WSJ “does” PR (A kinder, gentler outing)

My Fusion friend and colleague (and all around brilliant PR pro) Suzanne McGee pointed out a
couple of PR-related WSJ items a little earlier this week.

One was a prominent piece in the print publication (“Are Your Clients Happy Now, Mr. Brabender?”) about an interesting character, who seems to be like the Broadway Danny Rose of PR (for any of you who remember the Woody Allen movie of the same name about the talent agent with poignant and off-the-wall acts.  Actually, I used to joke with my friend and former Fusion PR colleague Emilio Dabul that he was tech PR’s BDR).

Overall a fun and mostly positive piece, although Barry Newman, the reporter points out some numbers that I can’t believe are accurate:

“It’s a crowded [field]…The Bureau of Labor Statistics counts roughly 100,000 Americans in journalism but 235,000 in public relations, most of them in big organizations. But technology has not only given rise to mobs of small shops between the coasts, it has also turned the humdrum news release into a reviled variant of spam.”

It is hard for me to believe that the PR field is so crowded (given how hard it is to find good people), and that there is such as disparity with the number of journalists.  Ah, well, not all PR is media relations, and the definition of “media” is changing, with the advent of social media.

The reporter mentions spam to introduce the idea that a Danny Rose type like the cited Brabender “needs a gimmick”  to rise above all the other pitches.

On the subject of pitch spam, for anyone who followed the Chris Anderson debacle,  in which the author of Long Tail outed so called PR spammers (see my post on the topic, Wrong Tail Fiasco), you might be interested in this item that appear online this week in WSJ Independent Street blog, in Laura Lorber’s post How Not to Pitch a Reporter.

She wrote:

“While email correspondence has become part of a journalist’s job, a pitch that’s personalized and sent with my needs in mind is bound to have a much greater chance of getting consideration.
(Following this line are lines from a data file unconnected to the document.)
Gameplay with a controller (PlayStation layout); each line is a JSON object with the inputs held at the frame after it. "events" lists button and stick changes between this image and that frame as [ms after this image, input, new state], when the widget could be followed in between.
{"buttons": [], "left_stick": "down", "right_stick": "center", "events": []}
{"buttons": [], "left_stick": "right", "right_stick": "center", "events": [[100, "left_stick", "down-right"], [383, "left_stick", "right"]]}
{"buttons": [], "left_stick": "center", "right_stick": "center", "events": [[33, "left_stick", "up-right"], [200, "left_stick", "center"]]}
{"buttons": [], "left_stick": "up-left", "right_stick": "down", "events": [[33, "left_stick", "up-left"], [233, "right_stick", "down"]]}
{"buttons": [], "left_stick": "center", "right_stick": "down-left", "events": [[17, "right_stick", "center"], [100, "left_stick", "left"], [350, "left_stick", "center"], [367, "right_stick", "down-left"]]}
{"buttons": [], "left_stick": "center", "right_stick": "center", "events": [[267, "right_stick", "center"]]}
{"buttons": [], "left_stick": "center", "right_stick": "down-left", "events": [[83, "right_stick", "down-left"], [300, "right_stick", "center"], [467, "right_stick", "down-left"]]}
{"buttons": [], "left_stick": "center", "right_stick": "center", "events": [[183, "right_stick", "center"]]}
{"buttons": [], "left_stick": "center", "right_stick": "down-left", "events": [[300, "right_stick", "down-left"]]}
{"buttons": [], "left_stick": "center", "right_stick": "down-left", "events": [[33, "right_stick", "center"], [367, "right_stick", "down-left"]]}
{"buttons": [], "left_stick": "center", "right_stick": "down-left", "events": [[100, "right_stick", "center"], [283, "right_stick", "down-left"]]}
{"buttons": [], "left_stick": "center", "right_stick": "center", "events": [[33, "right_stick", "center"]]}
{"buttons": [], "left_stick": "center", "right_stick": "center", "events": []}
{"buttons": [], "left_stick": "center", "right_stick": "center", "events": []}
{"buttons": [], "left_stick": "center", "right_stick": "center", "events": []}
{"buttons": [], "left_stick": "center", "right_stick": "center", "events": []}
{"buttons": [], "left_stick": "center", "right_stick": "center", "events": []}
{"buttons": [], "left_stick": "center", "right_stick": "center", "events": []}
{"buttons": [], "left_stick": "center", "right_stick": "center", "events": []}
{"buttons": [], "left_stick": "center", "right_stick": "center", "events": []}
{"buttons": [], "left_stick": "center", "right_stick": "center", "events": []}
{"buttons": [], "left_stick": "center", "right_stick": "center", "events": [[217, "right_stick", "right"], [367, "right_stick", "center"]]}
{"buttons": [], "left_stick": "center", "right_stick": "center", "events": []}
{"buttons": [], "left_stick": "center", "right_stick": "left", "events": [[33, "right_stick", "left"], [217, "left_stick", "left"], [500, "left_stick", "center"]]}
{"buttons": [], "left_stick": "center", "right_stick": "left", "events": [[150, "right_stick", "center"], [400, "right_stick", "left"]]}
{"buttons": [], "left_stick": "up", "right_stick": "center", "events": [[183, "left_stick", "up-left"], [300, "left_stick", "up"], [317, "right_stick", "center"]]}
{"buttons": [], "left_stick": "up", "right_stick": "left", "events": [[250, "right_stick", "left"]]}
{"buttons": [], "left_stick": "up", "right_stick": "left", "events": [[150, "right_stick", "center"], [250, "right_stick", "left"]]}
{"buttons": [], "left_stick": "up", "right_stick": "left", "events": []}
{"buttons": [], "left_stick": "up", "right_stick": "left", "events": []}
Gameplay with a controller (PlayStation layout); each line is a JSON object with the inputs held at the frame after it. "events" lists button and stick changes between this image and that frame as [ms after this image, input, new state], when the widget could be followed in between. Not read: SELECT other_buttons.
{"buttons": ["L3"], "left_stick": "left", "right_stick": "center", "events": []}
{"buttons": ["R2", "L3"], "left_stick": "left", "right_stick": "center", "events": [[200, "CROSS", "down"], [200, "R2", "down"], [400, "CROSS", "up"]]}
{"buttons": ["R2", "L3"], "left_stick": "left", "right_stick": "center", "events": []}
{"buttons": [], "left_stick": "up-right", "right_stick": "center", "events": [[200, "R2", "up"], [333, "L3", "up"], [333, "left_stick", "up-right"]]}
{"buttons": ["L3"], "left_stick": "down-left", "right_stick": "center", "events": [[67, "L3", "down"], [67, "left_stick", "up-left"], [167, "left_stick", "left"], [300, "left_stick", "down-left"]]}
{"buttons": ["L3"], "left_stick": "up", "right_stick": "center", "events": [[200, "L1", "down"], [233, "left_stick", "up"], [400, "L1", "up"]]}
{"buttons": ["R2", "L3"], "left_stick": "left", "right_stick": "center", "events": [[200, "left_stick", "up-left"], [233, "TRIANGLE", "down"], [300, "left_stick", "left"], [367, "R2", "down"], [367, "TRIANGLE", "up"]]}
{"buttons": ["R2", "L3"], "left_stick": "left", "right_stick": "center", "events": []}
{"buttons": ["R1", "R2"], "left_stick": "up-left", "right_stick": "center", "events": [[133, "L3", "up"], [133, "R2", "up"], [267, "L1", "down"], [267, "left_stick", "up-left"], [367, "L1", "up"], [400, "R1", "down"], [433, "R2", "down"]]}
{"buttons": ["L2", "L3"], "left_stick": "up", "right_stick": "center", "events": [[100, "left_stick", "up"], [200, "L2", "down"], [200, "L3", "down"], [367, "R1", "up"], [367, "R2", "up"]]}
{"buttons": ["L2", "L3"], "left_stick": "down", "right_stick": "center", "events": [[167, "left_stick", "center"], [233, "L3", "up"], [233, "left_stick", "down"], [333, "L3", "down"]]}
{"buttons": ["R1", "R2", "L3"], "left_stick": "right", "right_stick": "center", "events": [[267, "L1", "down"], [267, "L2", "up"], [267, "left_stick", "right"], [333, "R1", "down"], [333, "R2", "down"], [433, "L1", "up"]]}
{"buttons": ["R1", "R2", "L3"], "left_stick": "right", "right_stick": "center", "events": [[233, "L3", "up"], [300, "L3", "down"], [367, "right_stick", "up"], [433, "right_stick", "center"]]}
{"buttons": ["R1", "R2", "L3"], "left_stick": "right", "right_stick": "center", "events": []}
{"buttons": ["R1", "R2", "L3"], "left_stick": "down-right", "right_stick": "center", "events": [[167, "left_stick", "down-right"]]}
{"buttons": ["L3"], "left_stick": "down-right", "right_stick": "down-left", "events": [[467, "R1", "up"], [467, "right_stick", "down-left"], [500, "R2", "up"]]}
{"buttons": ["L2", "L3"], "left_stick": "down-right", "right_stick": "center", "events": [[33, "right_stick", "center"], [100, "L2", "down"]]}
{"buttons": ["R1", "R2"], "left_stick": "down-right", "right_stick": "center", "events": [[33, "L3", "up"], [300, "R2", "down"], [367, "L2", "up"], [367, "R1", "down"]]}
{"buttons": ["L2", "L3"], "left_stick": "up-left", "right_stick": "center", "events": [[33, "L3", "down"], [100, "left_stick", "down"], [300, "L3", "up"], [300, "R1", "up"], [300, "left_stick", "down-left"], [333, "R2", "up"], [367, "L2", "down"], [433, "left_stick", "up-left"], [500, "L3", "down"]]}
Most unfortunately fall far short of this ideal, and our experience isn’t too far from Mr. Anderson’s. Some even make it to a ‘PR Hall of Shame’ that a reporter’s assistant set up in a visitor cubicle here, a wall plastered with email print-outs of the worst of the worst pitches.”She goes on to cite an example using a real pitch, with the changes the names (to protect the clueless).

She got lots of comments you might want to review.  Also, you might want to check out WSJ Small Business Link – the focus this month is PR.  It looks like they are doing a reader survey on the subject.  Hopefully, they will share the results.